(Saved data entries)
=====
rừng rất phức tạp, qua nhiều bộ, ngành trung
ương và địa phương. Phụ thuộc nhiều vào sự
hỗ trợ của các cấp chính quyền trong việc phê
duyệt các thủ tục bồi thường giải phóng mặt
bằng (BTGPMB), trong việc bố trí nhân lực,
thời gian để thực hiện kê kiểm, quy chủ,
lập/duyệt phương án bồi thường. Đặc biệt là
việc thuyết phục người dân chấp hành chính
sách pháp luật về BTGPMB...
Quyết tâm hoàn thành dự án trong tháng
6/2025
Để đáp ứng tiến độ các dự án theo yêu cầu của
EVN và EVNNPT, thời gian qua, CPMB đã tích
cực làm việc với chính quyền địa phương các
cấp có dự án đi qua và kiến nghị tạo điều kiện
=====
→ **What is being asked**
For each line of the data that has the word "phương", report that line.

→ **Exercise output**
ương và địa phương. Phụ thuộc nhiều vào sự
lập/duyệt phương án bồi thường. Đặc biệt là
cực làm việc với chính quyền địa phương các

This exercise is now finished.